If you have a stack of old photos you want to archive, you may find the scanner in your all-in-one not up to the task. Some have low resolution and others can’t do the colours justice. A standalone scanner, like HP’s new Scanjet 300, is a dedicated device which will give better results than from a scanner on a budget all-in-one.
Smartly styled, with a white body and black lid, the scanner is arranged in landscape fashion, so it’s wider than it is deep. It's not as low profile as some Canon models, but still takes up little room on the desk. It has extending lid hinges, so you can scan easily from bound documents, such as books and magazines.
Lifting the lid, you wonder which corner to line documents up into, as there's nothing on the glass flatbed surround to indicate it. That's until you notice the huge embossed arrow on the white base of the scanner and visible through the glass, pointing to the top left corner.

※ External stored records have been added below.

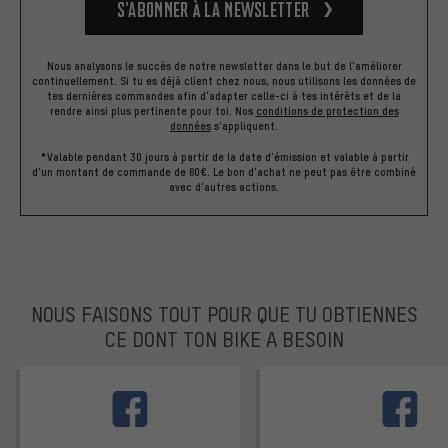
S’abonner à la newsletter
Nous analysons le succès de notre newsletter dans le but de l'améliorer
continuellement. Si tu es déjà client chez nous, nous utilisons les données de
tes dernières commandes afin d'adapter celle-ci à tes intérêts et de la
rendre ainsi plus pertinente pour toi.
Nos
conditions de protection des
données
s'appliquent.
*Valable pendant 30 jours à partir de la date d'émission et valable à partir
d'un montant de commande de 60€. Le bon d'achat ne peut pas être combiné
avec d'autres actions.
NOUS FAISONS TOUT POUR QUE TU OBTIENNES
CE DONT TON BIKE A BESOIN
facebook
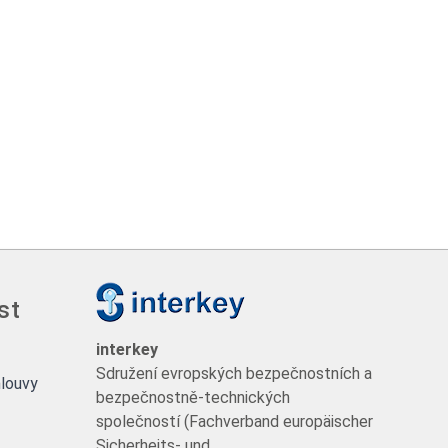
st
interkey
Sdružení evropských bezpečnostních a
louvy
bezpečnostně-technických
společností (Fachverband europäischer
Sicherheits- und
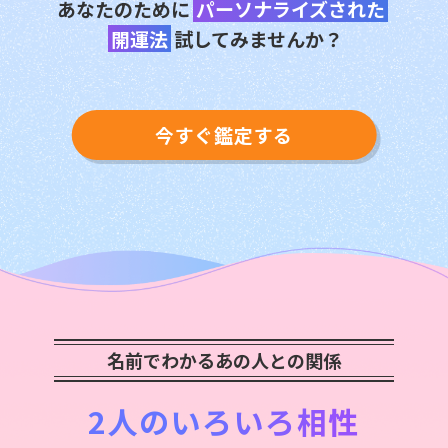
あなたのために
パーソナライズされた
開運法
試してみませんか？
今すぐ鑑定する
名前でわかるあの人との関係
2人のいろいろ相性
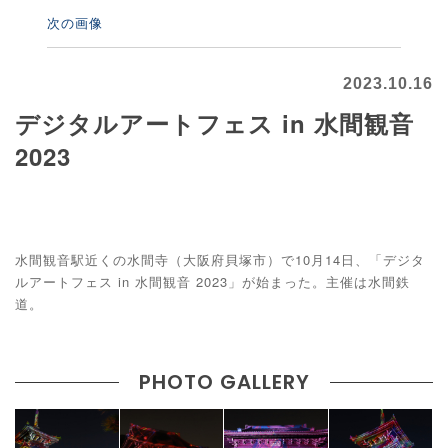
次の画像
2023.10.16
デジタルアートフェス in 水間観音
2023
水間観音駅近くの水間寺（大阪府貝塚市）で10月14日、「デジタ
ルアートフェス in 水間観音 2023」が始まった。主催は水間鉄
道。
PHOTO GALLERY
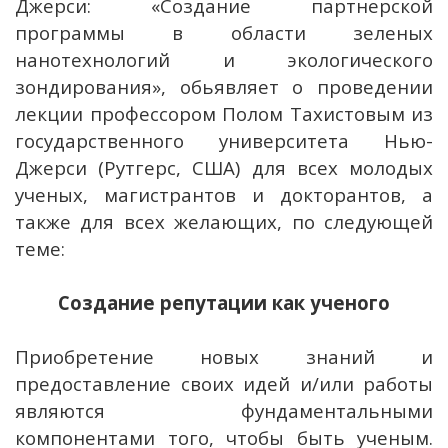
Джерси: «Создание партнерской
программы в области зеленых
нанотехнологий и экологического
зондирования», обьявляет о проведении
лекции профессором Полом Тахистовым из
государственного университета Нью-
Джерси (Рутгерс, США) для всех молодых
ученых, магистрантов и докторантов, а
также для всех желающих, по следующей
теме:
Создание
репутации
как ученого
Приобретение новых знаний и
предоставление своих идей и/или работы
являются фундаментальными
компонентами того, чтобы быть ученым.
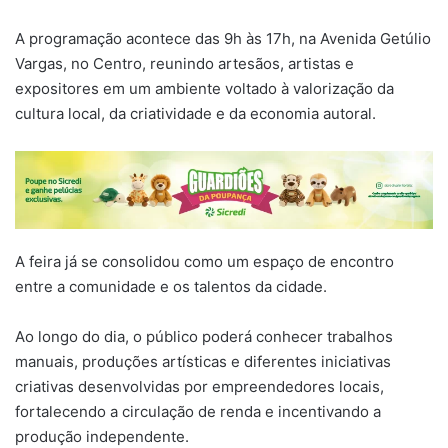
A programação acontece das 9h às 17h, na Avenida Getúlio
Vargas, no Centro, reunindo artesãos, artistas e
expositores em um ambiente voltado à valorização da
cultura local, da criatividade e da economia autoral.
A feira já se consolidou como um espaço de encontro
entre a comunidade e os talentos da cidade.
Ao longo do dia, o público poderá conhecer trabalhos
manuais, produções artísticas e diferentes iniciativas
criativas desenvolvidas por empreendedores locais,
fortalecendo a circulação de renda e incentivando a
produção independente.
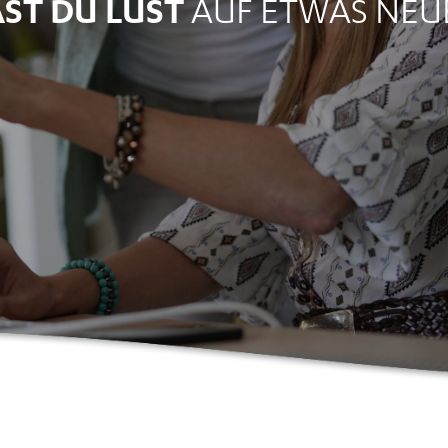
ST DU LUST
AUF ETWAS NEU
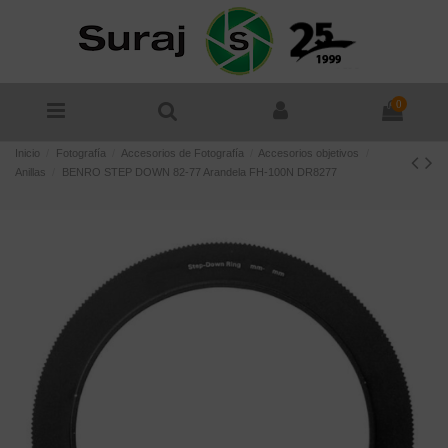
0
Inicio
Fotografía
Accesorios de Fotografía
Accesorios objetivos
Anillas
BENRO STEP DOWN 82-77 Arandela FH-100N DR8277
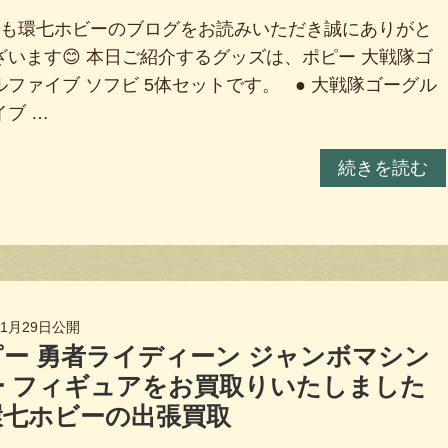
も環七ホビーのブログをお読みいただき誠にありがと
ざいます😊 本日ご紹介するグッズは、ポピー 大戦隊ゴ
ルファイブ ソフビ 5体セットです。 ● 大戦隊ゴーグル
イブ …
続きを読む
年1月29日
公開
ー 勇者ライディーン ジャンボマシン
ー フィギュアをお買取りいたしました
環七ホビーの出張買取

It's very important that the plastic moulding surrounding the glass should have exact 90 degree corners, otherwise it's very hard to align documents and get square scans. Although the software includes auto-straighten algorithms, we had trouble physically aligning documents and prints. We also found that thin originals could slip under the plastic surround, so they didn’t sit square on the glass.
Four, thin buttons are arranged along the Scanjet 300’s front edge, though these would be easier to operate if they stuck up through its top surface, rather than out from the front.
Each button is assigned a useful function, so they scan to PDF, to e-mail, to print (for copying) and to file. They work in conjunction with the bundled HP Scanning software and IRIS OCR to give quick and easy ways of creating electronic documents.
The only socket on the scanner is a miniature USB at the back, suitable for the supplied cable. The scanner takes all the power it needs through this single connection, so you don’t need a separate power block kicking around under your desk.